5.3 Nachdem das Gericht im Rahmen der ihm obliegenden Beweiswürdigung nach dem im Sozialversicherungsrecht üblichen Beweisgrad der überwiegenden Wahrscheinlichkeit darüber zu befinden hat, ob ein natürlicher Kausalzusammenhang zwischen einem schädigenden Ereignis und einer gesundheitlichen Störung gegeben ist und die blosse Möglichkeit eines Zusammenhangs für die Begründung eines Leistungsanspruches nicht genügt, ist mit der Beschwerdegegnerin gestützt auf die Beurteilungen von med. pract. A.___ davon auszugehen, dass das Ereignis vom 14. Juli 2022 nicht mit überwiegender Wahrscheinlichkeit zu irreversiblen strukturellen Schäden im rechten Knie geführt hat.

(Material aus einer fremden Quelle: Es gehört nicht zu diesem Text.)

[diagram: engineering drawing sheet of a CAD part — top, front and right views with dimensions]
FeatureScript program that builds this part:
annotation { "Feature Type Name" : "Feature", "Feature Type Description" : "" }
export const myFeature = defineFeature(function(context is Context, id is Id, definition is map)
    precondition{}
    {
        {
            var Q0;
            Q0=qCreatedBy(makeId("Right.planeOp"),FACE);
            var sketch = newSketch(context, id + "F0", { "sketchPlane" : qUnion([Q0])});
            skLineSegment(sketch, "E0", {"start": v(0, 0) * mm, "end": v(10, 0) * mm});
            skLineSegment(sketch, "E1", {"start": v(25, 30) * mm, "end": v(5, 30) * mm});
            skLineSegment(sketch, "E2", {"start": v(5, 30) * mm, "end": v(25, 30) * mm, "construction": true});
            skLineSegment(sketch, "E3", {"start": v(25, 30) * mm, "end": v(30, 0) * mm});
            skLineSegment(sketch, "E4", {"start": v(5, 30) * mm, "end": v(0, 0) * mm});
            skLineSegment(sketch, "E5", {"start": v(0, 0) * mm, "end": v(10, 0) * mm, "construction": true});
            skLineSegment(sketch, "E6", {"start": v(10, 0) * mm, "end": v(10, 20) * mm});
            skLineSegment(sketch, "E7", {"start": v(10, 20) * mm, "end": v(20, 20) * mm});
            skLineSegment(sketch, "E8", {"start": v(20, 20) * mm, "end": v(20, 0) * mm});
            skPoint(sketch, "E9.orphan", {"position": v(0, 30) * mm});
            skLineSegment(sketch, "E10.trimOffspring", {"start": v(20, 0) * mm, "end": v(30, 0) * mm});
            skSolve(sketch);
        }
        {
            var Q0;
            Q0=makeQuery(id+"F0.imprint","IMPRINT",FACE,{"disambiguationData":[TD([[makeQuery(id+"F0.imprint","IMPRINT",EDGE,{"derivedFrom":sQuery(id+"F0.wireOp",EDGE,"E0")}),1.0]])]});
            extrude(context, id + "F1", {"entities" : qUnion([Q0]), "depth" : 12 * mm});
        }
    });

Entsprechend den Ausführungen von med. pract. A.___ ist drei Monate nach dem Ereignis von einem Status quo sine auszugehen und die darüber hinaus anhaltenden Beschwerden sind mit dem Beweisgrad der überwiegenden Wahrscheinlichkeit im degenerativen Vorzustand zu sehen. Vor diesem Hintergrund ist nicht zu beanstanden, dass die Beschwerdegegnerin die Leistungen per 5. März 2023 eingestellt hat.
Der angefochtene Einspracheentscheid erweist sich damit als rechtens und die Beschwerde ist vollumfänglich abzuweisen.
6. Das Verfahren ist kostenlos. Die Beschwerdeführerin unterliegt, womit ihr keine Parteientschädigung zusteht (vgl. Art. 61 lit. g ATSG und § 34 Abs. 1 des Gesetzes über das Sozialversicherungsgericht, GSVGer).
Das Gericht erkennt:
1. Die Beschwerde wird abgewiesen.
2. Das Verfahren ist kostenlos.
1. Zustellung gegen Empfangsschein an:
- Rechtsanwalt Tomas Kempf
- Suva
- Bundesamt für Gesundheit
2. Gegen diesen Entscheid kann innert 30 Tagen seit der Zustellung beim Bundesgericht Beschwerde eingereicht werden (Art. 82 ff. in Verbindung mit Art. 90 ff. des Bundesgesetzes über das Bundesgericht, BGG). Die Frist steht während folgender Zeiten still: vom siebenten Tag vor Ostern bis und mit dem siebenten Tag nach Ostern, vom 15. Juli bis und mit dem 15. August sowie vom 18. Dezember bis und mit dem 2. Januar (Art. 46 BGG).
Die Beschwerdeschrift ist dem Bundesgericht, Schweizerhofquai 6, 6004 Luzern, zuzustellen.
Die Beschwerdeschrift hat die Begehren, deren Begründung mit Angabe der Beweismittel und die Unterschrift der beschwerdeführenden Partei oder ihrer Rechtsvertretung zu enthalten; der angefochtene Entscheid sowie die als Beweismittel angerufenen Urkunden sind beizulegen, soweit die Partei sie in Händen hat (Art. 42 BGG).